Work order
A single number is the answer: the count of lines in the records that hold the word "Walk".

(Data records)
=== Begin Enclosure ===

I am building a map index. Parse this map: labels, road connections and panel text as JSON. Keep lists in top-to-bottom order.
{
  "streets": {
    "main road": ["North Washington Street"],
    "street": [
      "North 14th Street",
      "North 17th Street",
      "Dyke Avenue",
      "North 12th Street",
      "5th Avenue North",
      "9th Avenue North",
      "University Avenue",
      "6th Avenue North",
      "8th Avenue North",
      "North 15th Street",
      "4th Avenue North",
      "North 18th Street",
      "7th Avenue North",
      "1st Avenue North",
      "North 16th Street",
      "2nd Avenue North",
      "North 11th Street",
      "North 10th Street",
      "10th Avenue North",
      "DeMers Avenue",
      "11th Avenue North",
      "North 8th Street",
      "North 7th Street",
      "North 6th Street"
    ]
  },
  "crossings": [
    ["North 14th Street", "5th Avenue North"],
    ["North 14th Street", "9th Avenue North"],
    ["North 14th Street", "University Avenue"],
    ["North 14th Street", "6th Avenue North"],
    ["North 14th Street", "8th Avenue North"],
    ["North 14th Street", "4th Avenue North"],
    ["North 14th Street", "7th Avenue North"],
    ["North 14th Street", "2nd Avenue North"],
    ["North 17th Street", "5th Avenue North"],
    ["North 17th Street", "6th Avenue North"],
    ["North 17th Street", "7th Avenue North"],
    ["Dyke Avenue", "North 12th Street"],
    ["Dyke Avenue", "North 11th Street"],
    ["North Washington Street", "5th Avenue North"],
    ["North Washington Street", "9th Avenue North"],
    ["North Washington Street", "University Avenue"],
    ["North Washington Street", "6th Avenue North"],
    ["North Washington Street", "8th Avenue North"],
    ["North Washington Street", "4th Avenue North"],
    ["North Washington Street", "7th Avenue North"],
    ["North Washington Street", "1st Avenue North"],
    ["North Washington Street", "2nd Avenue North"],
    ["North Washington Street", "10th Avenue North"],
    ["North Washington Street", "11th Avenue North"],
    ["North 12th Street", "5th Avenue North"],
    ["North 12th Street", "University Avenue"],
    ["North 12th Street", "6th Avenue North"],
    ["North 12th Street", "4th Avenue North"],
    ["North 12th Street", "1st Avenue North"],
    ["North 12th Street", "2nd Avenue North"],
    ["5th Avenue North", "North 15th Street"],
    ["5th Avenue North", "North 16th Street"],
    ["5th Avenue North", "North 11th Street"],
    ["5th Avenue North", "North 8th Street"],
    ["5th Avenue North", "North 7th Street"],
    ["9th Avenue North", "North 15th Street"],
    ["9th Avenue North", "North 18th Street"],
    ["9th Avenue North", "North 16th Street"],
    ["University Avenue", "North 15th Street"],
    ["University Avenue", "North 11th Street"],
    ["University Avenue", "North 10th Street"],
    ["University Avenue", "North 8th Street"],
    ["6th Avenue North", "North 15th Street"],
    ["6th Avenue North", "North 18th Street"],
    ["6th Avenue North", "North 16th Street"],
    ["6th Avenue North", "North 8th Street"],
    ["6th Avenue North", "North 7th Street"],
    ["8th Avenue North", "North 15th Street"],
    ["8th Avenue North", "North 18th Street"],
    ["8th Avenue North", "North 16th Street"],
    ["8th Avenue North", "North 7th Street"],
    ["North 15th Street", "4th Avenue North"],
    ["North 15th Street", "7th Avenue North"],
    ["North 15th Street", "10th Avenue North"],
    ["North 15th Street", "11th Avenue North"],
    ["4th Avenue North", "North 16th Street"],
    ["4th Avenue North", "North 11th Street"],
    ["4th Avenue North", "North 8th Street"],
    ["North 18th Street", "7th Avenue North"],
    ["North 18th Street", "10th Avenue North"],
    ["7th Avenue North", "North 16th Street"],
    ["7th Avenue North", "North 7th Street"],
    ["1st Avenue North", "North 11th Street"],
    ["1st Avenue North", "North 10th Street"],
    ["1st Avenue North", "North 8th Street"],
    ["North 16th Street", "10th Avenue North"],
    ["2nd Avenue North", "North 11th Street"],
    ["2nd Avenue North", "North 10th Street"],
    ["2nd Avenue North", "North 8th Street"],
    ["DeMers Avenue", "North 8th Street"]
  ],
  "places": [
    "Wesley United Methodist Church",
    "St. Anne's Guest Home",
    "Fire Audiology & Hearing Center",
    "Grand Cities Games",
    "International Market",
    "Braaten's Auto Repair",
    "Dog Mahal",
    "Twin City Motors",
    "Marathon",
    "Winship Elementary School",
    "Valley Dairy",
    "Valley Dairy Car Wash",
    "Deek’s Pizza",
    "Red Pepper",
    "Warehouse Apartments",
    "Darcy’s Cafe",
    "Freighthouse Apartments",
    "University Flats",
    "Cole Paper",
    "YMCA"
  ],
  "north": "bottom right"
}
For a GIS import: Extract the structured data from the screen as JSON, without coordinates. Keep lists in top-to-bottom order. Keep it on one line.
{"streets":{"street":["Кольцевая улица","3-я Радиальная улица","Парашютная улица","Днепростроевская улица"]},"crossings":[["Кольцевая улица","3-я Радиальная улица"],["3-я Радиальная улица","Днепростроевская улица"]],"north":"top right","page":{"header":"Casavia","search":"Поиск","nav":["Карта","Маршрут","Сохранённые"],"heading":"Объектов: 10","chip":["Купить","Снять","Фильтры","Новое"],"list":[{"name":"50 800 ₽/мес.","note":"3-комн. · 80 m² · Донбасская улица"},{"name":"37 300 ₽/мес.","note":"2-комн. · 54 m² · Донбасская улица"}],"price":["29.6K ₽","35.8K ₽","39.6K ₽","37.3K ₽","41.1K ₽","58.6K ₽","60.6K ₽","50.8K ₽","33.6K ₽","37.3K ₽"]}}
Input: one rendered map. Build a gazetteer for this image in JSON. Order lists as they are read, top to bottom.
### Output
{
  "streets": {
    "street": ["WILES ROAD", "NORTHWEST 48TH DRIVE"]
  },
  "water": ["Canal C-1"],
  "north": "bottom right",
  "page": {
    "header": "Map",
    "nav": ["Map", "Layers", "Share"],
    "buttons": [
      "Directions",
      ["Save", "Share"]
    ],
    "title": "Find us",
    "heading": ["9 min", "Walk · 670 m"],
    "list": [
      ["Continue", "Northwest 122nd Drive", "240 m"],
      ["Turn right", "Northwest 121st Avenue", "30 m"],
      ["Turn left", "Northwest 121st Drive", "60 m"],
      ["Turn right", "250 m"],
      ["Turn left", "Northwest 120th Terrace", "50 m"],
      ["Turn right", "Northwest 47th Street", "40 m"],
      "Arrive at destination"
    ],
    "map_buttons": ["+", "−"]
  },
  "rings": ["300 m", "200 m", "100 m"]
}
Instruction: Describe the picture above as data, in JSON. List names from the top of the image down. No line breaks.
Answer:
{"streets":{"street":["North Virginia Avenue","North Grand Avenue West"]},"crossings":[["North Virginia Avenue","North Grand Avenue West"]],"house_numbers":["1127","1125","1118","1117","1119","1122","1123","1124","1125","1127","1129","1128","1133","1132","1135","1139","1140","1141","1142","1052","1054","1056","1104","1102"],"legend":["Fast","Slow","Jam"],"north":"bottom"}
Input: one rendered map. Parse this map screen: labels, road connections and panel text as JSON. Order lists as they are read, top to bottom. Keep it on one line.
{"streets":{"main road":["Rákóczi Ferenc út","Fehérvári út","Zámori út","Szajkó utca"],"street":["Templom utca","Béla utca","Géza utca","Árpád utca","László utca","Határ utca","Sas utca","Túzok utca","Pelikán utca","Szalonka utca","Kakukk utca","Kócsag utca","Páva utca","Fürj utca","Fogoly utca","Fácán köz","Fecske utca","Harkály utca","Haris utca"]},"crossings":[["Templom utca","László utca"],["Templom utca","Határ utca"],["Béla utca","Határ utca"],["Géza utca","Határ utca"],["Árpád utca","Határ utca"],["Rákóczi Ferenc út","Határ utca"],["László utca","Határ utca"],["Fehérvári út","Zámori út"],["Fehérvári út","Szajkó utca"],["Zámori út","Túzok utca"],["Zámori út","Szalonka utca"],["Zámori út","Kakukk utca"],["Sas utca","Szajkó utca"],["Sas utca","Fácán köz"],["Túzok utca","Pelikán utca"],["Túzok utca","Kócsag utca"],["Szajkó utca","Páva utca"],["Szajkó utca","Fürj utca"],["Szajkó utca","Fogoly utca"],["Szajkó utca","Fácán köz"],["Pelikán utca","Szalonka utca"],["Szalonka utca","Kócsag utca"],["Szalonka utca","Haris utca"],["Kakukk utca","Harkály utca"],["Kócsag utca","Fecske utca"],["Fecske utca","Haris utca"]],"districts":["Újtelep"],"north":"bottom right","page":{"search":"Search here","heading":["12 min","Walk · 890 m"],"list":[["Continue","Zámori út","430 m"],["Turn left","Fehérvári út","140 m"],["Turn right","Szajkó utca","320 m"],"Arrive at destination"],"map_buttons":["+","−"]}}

=== End Enclosure ===

Exercise output
2